The five minutes passed and the door opened, and out of it issued a creature so lovely, that even Mr. Milton Dante—who ought by this time to be used to it, Heaven knows—felt a little thrill as the vision dawned upon him.

“Scotland! but you do look scrummy to-night!” he said admiringly.

“Never mind how I look,” returned “the vision,” with an exceedingly earthy air. “You didn’t come here to pay me silly compliments, I fancy; or if you did, you are wasting your time and mine, to no purpose. What is it you want to say to me? Is it anything nice, or the reverse?”

“The reverse, I’m afraid.

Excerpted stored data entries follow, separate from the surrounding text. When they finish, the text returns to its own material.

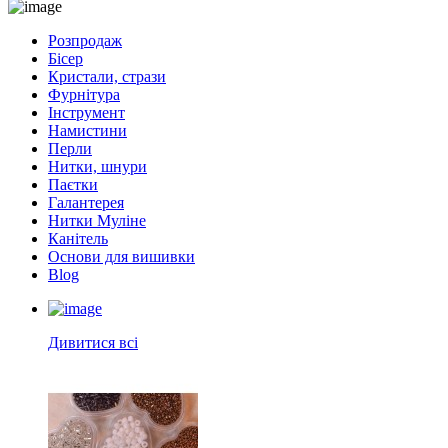
Розпродаж
Бісер
Кристали, стрази
Фурнітура
Інструмент
Намистини
Перли
Нитки, шнури
Паєтки
Галантерея
Нитки Муліне
Канітель
Основи для вишивки
Blog
Дивитися всі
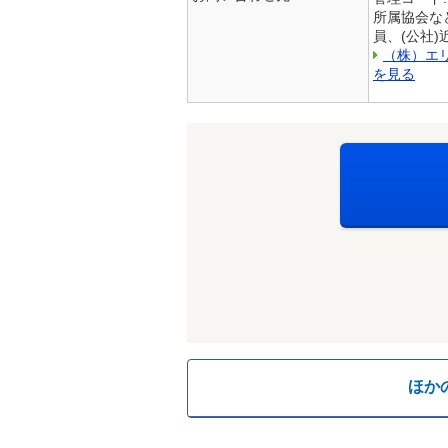
所属協会な
員、(公社
（株）エ
を見る
ほか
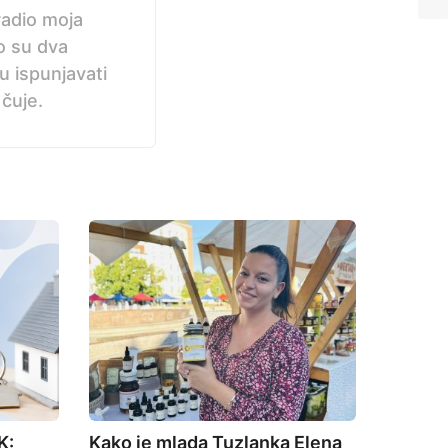
radio moja
ko su dva
nu ispunjavati
 čuje.
K:
Kako je mlada Tuzlanka Elena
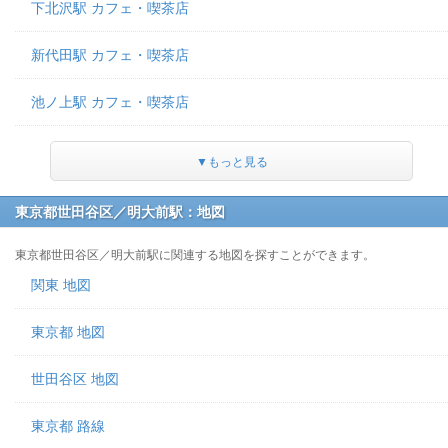
下北沢駅 カフェ・喫茶店
新代田駅 カフェ・喫茶店
池ノ上駅 カフェ・喫茶店
▼もっと見る
東京都世田谷区／明大前駅：地図
東京都世田谷区／明大前駅に関連する地図を探すことができます。
関東 地図
東京都 地図
世田谷区 地図
東京都 路線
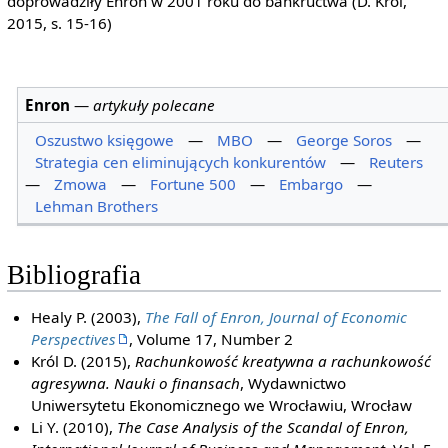
doprowadziły Enron w 2001 roku do bankructwa (D. Król,
2015, s. 15-16)
Enron
—
artykuły polecane
Oszustwo księgowe
—
MBO
—
George Soros
—
Strategia cen eliminujących konkurentów
—
Reuters
—
Zmowa
—
Fortune 500
—
Embargo
—
Lehman Brothers
Bibliografia
Healy P. (2003),
The Fall of Enron, Journal of Economic
Perspectives
, Volume 17, Number 2
Król D. (2015),
Rachunkowość kreatywna a rachunkowość
agresywna. Nauki o finansach
, Wydawnictwo
Uniwersytetu Ekonomicznego we Wrocławiu, Wrocław
Li Y. (2010),
The Case Analysis of the Scandal of Enron,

Our next ‘stand’ is Crumplesea, and the company will have to go into apartments when we get there.”

“Oh! no, it won’t; at least I won’t. None of your seaside apartments for me, if you please! Let others do what they like—or what you like; I suppose it amounts to that—but I want the best hotel in the place.”

“Well, I’m afraid we can’t get in. Billet has just wired me that every hotel in the place is engaged by some old fool of a woman called Mrs. Bonair, and that—I say! great Scott! are you ill? Thunder! you’re as white as a ghost.”

“Never mind what I am or what I am not,” she answered, in a singularly hard and singularly uneven voice. “So that woman has heard of my coming and has tried like this to shut me out, has she?”

“What woman? What the dickens are you talking about? And I say, whatever has come over you? I expected you to raise the roof and to shy things when you heard of this, and I’m blessed if you’re not taking it as meek as Moses.”

“No, not quite so meek—as you will learn before this affair is over. So that woman is going to try to shut me out, is she? Well, it will be a bad day’s work for her—I promise you that. I would have let her alone if she had been sensible and let me alone. But she chooses to show her claws, and so I’ll show mine.”

“Who the dickens are you talking about?”

“About this woman, this Mrs. Bonair, who is going to try the trick of shutting me out of Crumplesea.”

“Great Scott! do you know her?”

“Oh, yes, I know her—and what’s more, she shall know me in a few days, and better than she ever knew me before in her life. Look here, here’s something for you to know about me as well—I’ve a daughter.”

“You?”

“Yes. You’ve often wondered where I sent so much of my salary, and now you know. I’ve a daughter who’s nearly sixteen years old.”

“The dickens you say! It can’t be true.”

“Oh, yes, and what’s more, it is. She’s at school, and I haven’t seen her—no, and haven’t wanted to, either—since she was old enough to walk alone. I’m going to see her now, however, and Mrs. Bonair is going to see her, too—see her and hear of her for the first time. Shut me out, will she? Show her claws like that, eh, after I’ve let her alone for all these years? Well, if ever—get out of the way, for goodness’ sake! That’s the curtain bell, and that little beast of a call boy never notified me that it was time to begin.”

And then, without another word, she turned and ran up the stairs to the stage as fast as her little satin-shod feet could go.